South Africa is a case in point. We recently took stock of the landscape of consumer bodies in South Africa and a number of challenges became apparent. The key challenge is recruiting a panel that is truly representative, as small, grass-roots organisations often lack the capacity to take part in such initiatives. There is also a limited number of grass roots organisations that have relevant financial sector touch points. Additionally, consumer-bodies who would be well placed to get involved also often have limited capacity. This is borne out by our broader research in the SADC region, we we’ve seen that the landscape of consumer bodies in the region is very sparse, and capacity is an even greater challenge than in South Africa.
What does this mean for the scope to include the consumer voice more explicitly in financial sector regulation in the developing country context?
It would seem that it is important to draw in a mix of representatives so that there is some financial expertise, but also broad representation, and then to leverage the panel engagement process to explicitly build financial sector regulatory know-how. In this way, a consultative consumer panel can itself become a vehicle for consumer body empowerment.

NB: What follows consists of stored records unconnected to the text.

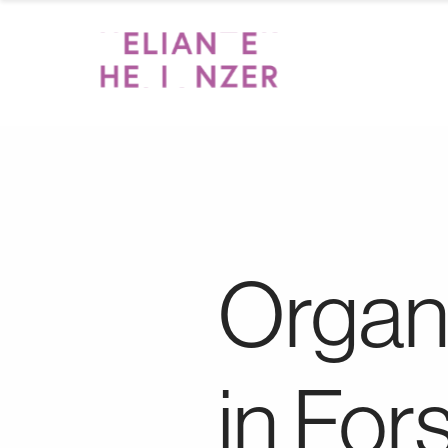
Organ
in For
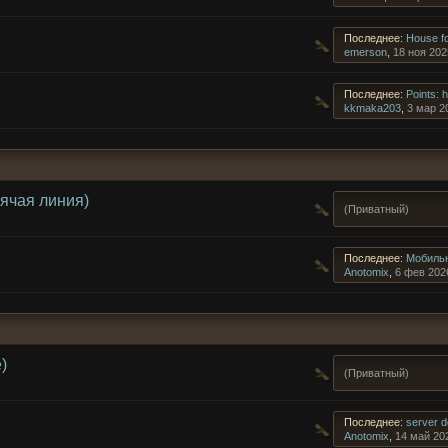
Последнее:
House fo
emerson
,
18 ноя 202
Последнее:
Points: 
kkmaka203
,
3 мар 2
ячая линия)
(Приватный)
Последнее:
Мобильн
Anotomix
,
6 фев 202
)
(Приватный)
Последнее:
server d
Anotomix
,
14 май 20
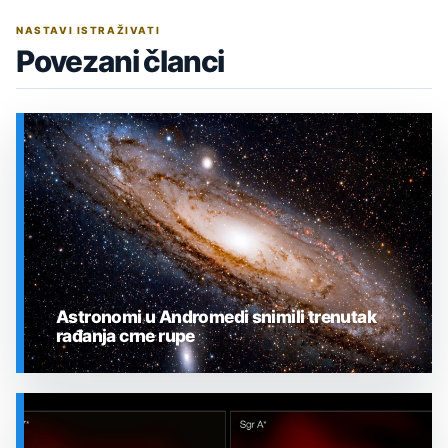
NASTAVI ISTRAŽIVATI
Povezani članci
Astronomi u Andromedi snimili trenutak
rađanja crne rupe
SVEMIR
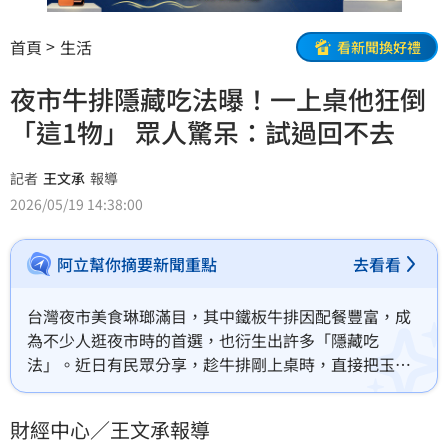
首頁
生活
看新聞換好禮
夜市牛排隱藏吃法曝！一上桌他狂倒
「這1物」 眾人驚呆：試過回不去
記者
王文承
報導
2026/05/19 14:38:00
阿立幫你摘要新聞重點
去看看
台灣夜市美食琳瑯滿目，其中鐵板牛排因配餐豐富，成
為不少人逛夜市時的首選，也衍生出許多「隱藏吃
法」。近日有民眾分享，趁牛排剛上桌時，直接把玉米
濃湯淋到鐵板上的創意吃法，引發大批網友熱烈討論。
還有人分享，如果怕半熟蛋被鐵板煎得太熟，可以在鐵
財經中心／王文承報導
板一上桌時，先把濃湯淋到蛋上再拌炒，香氣更濃郁，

However, it is clear that there is “no one size fits all” approach; whatever method is chosen should be fit for purpose. It also cannot be considered in isolation, but should be part of a broader approach to finding ways of tapping consumer insights to inform financial regulation and policymaking.
The first step can be as simple as adopting an explicit consumer outcomes mindset within the financial sector regulatory authorities. For regulators in Sub-Saharan Africa, who are developing and entrenching their market conduct mandate, this is key. It will enable them to proactively consider the consumer angle and build trust among consumers.
Adopting an explicit consumer mindset will ultimately help regulators ensure that they are able to positively contribute to the core purpose of financial regulation: consumer protection.